Joseph went to the University of Houston, where he served as a starter and then found himself closing for the Cougars, saving 11 games his junior year. He struck out 75 and posted a 2.16 ERA in 50 innings. The Reds selected Joseph in the third round of the 2009 First-Year Player Draft.
This past July, Joseph was traded from Cincinnati to Kansas City along with right-hander J.C. Sulbaran for veteran right-handed reliever Jonathan Broxton. The trade is one that could prove to be very beneficial for both clubs.
At the time of the trade, many scouts and analysts felt the hard-throwing Sulbaran was the major component in the deal for Kansas City. Clearly, Joseph may be equally -- if not more -- important to the Royals' future.
Joseph throws two very nasty pitches.

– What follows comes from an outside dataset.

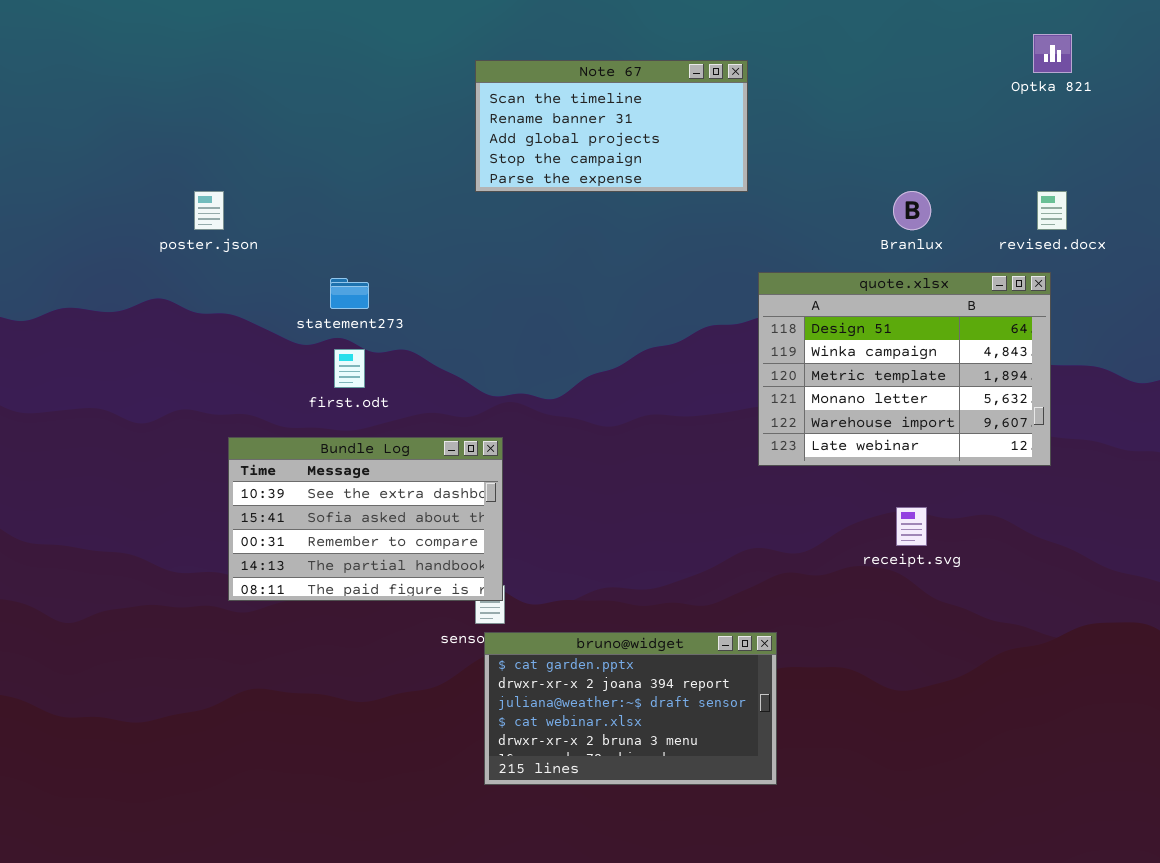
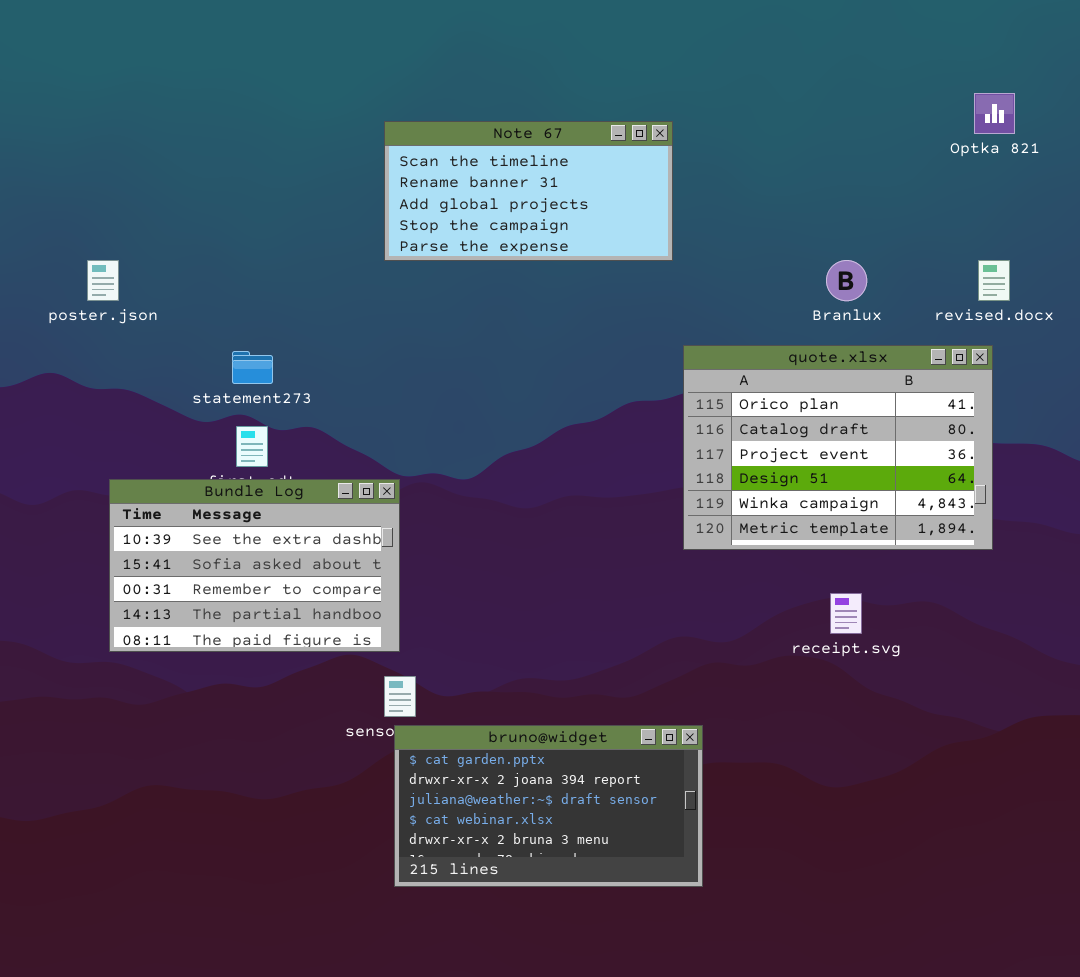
quote.xlsx: [758,272,1051,466] -> [683,345,993,550], scrolled up 3 rows
Bundle Log: [228,437,503,601] -> [109,479,400,652], moved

I saw him throw high-80s to low-90s two-seam fastballs with good movement. The fastballs set up a very efficient and effective slider. It's the type of biting slider that he can use as his out pitch. Joseph isn't afraid to double up on either pitch and throw them back to back in any count.

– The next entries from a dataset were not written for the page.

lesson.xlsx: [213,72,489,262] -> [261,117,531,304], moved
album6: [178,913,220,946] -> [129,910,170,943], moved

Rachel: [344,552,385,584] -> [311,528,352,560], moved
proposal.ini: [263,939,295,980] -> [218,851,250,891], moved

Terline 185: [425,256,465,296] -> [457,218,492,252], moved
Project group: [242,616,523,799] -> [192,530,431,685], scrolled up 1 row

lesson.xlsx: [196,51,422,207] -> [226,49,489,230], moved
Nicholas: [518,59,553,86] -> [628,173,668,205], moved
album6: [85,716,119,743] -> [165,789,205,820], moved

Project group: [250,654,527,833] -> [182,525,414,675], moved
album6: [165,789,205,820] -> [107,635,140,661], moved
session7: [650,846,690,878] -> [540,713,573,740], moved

I found Joseph to be extremely tough against left-handed hitters, and one might think he is best suited as a left-handed specialist. That could be true. I think he's more than that. I think Joseph will give all hitters fits. At about 10 mph slower than his fastball and with tremendous movement, his wicked slider is a very difficult pitch to hit.
So far this spring, Joseph has shown he is a swing-and-miss pitcher. He will get his share of strikeouts. In the game I watched, there wasn't even as much as a loud foul ball hit off Joseph's pitches. He has struck out all six hitters he's faced this spring. Five were left-handed hitters.
There are only two issues I feel could disrupt Joseph's career path to success.
First and foremost, Joseph will have to retain the good command I saw of both pitches. Because he extends himself so, I'm not sure he will be able to consistently repeat his delivery and keep his command. If Joseph's delivery gets out of sync, he will lose control and start walking people.
Joseph is appropriately aggressive in his approach. He comes right after hitters and wastes no time between pitches. Joseph is in total control on the mound. But he uses a whole lot of energy in his delivery. Joseph isn't violent, although he has a lot of movement in his body. He almost has his back to the hitter during his motion. That's acceptable as long as Joseph retains his focus and hits his spots, which he did when I saw him.
If Joseph could tame some of the excess, it may work to his benefit in clearing his hips and extending his arm pitch after pitch. So far, I've seen that ability. He just has to keep it up.
I have less concern with the second issue I think could surface.
I am concerned that in an effort to improve his velocity, Joseph may try to overthrow his fastball. That could cause the pitch to flatten out and lose the late life he now enjoys with his controlled velocity. It will take discipline for him to keep within his current abilities and success pattern. Joseph will be fine throwing it at high 80s to low 90s. I think he'll sit at an easy 93 mph when he settles in to his role.
In his Minor League career, Joseph has shown an ability to get hitters out under pressure. During the 2012 season, his best in professional baseball, Joseph threw 69 2/3 innings combined over two classifications. He pitched at Double-A Pensacola and Triple-A Louisville in the Reds organization and Triple-A Omaha for Kansas City. Joseph had a combined 2.33 ERA, 1.234 WHIP and 20 saves, and walked an average of 3.9 hitters per nine innings, with 11.2 strikeouts per nine. It would be good for him to reduce that walk rate.
Joseph is extremely difficult to hit because he changes both the balance and the eye level of the hitter. Using that two-seam sinking fastball to set up the slider, the hitter doesn't know which pitch is coming. Guessing one way or the other may make the hitter lose the entire trajectory of the pitch. If he ever perfects a changeup, hitters will have even less chance for success.
It's always difficult to lose a power arm like that of Broxton. However, the Royals have added two very effective pitchers with the acquisitions of Sulbaran and Joseph. MLB.com has ranked Joseph as the seventh-best Royals prospect.
From what I observed, Joseph is close to being ready to bring his power arm to the Royals' bullpen.